▶ [WORK REQUEST A]:
Decide whether each statement agrees with the Merkle tombstone post, answering yes or no and quoting the deciding words: (i) Herbert Merkle was born in Mercer County. (ii) Rev. R.O. Bienert married Herbert and Paulena. (iii) Paulena's parents were her baptismal sponsors.
▶ [WORK REQUEST B]:
Duplicate everything in the Merkle tombstone post from "This is the" down to "County, Ohio, connection.".

▶ [PAGE EXTRACT]:

Tombstone Tuesday-Herbert D. & Paulena K. (Allmandinger) Merkle

Herbert & Paulena (Allmandinger) Merkle, Evangelical Protestant Cemetery, Van Wert County, Ohio. (2023 photo by Karen)

This is the tombstone of Herbert D. and Paulena K. (Allmandinger) Merkle, located in Evangelical Protestant Cemetery, Convoy, Van Wert County, Ohio. The marker is inscribed:

MERKLE
Paulena K.
1898-1988

Herbert D.
1900-1985

It is interesting to note that Herbert and Paulena both had a Mercer County, Ohio, connection.

Herbert Deabolt Merkle was born in Pleasant Township, Van Wert County, on 1 February 1900, the son of Christian (1864-1947) and Henriette (Kable) (1871-1946) Merkle. Herbert’s father Christian Merkle was born in Germany and his mother Henriette Kable was born and raised in Liberty Township, Mercer County. Herbert’s mother was the daughter of Ferdinand (1827-1912) and Catharine (Bollenbacher) (1832-1922) Kable.

Herbert Merkle, age 2 months, was enumerated in the 1900 census, living with his parents and siblings Louis, 7, and Freda, 4, in Pleasant Township, Van Wert County. [1]

By 1910 Herbert had another sister, Clara, who was born in 1902. His father Christian was a farmer and dairyman in Pleasant Township. [2]

Herbert Merkle married Paulena Allmandinger at her family’s home in Van Wert County on 26 January 1928, married by Rev. R.O. Bienert, minister at Zion Lutheran, Schumm. Their marriage is recorded at Zion Schumm and indicates that Herbert was a member of the Evangelical Reformed Church near Ohio City and that Paulena was a member of Zion Schumm. Witnesses to their marriage were Karl Allmandinger and Lula Scaer.

Paulena Katharine Allmandinger was born 11 August 1898 in Blackcreek Township, Mercer County, the second child of Frederick (1869-1953) and Anna Katharine (Kallenberger) (1875-1944) Allmandinger. Paulena’s mother, Anna Katharine (Kallenberger), was born and raised in Mercer County. The Friedrich Allmandinger family lived in Blackcreek Township and attended Zion Lutheran Church at Chatt for the first few years of their marriage. Paulena Allmandinger was baptized at Zion Chatt on 28 August 1898 and her parents were her baptismal sponsors. Several of Paulena’s siblings were also baptized at Zion Chatt.

▶ [GIVEN DATA]:
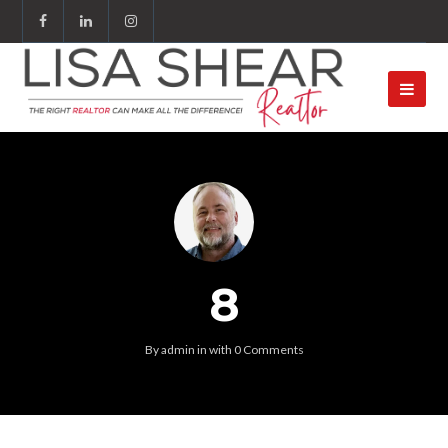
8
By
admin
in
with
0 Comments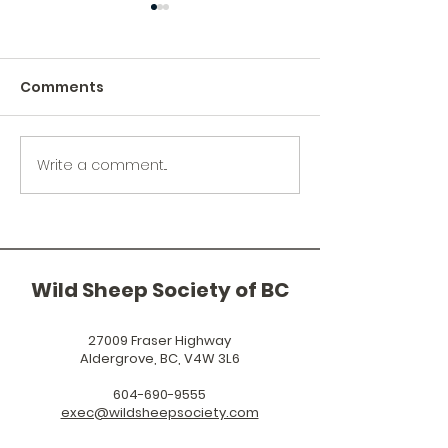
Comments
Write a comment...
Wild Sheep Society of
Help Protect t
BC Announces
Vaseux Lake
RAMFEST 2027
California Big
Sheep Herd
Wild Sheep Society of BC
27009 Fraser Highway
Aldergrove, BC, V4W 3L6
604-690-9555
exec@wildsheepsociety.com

▶ [RESPONSE BOX A]:
(i) No: "Herbert Deabolt Merkle was born in Pleasant Township, Van Wert County, on 1 February 1900"
(ii) Yes: "married by Rev. R.O. Bienert, minister at Zion Lutheran, Schumm"
(iii) Yes: "her parents were her baptismal sponsors"

▶ [RESPONSE BOX B]:
This is the tombstone of Herbert D. and Paulena K. (Allmandinger) Merkle, located in Evangelical Protestant Cemetery, Convoy, Van Wert County, Ohio. The marker is inscribed:

MERKLE
Paulena K.
1898-1988

Herbert D.
1900-1985

It is interesting to note that Herbert and Paulena both had a Mercer County, Ohio, connection.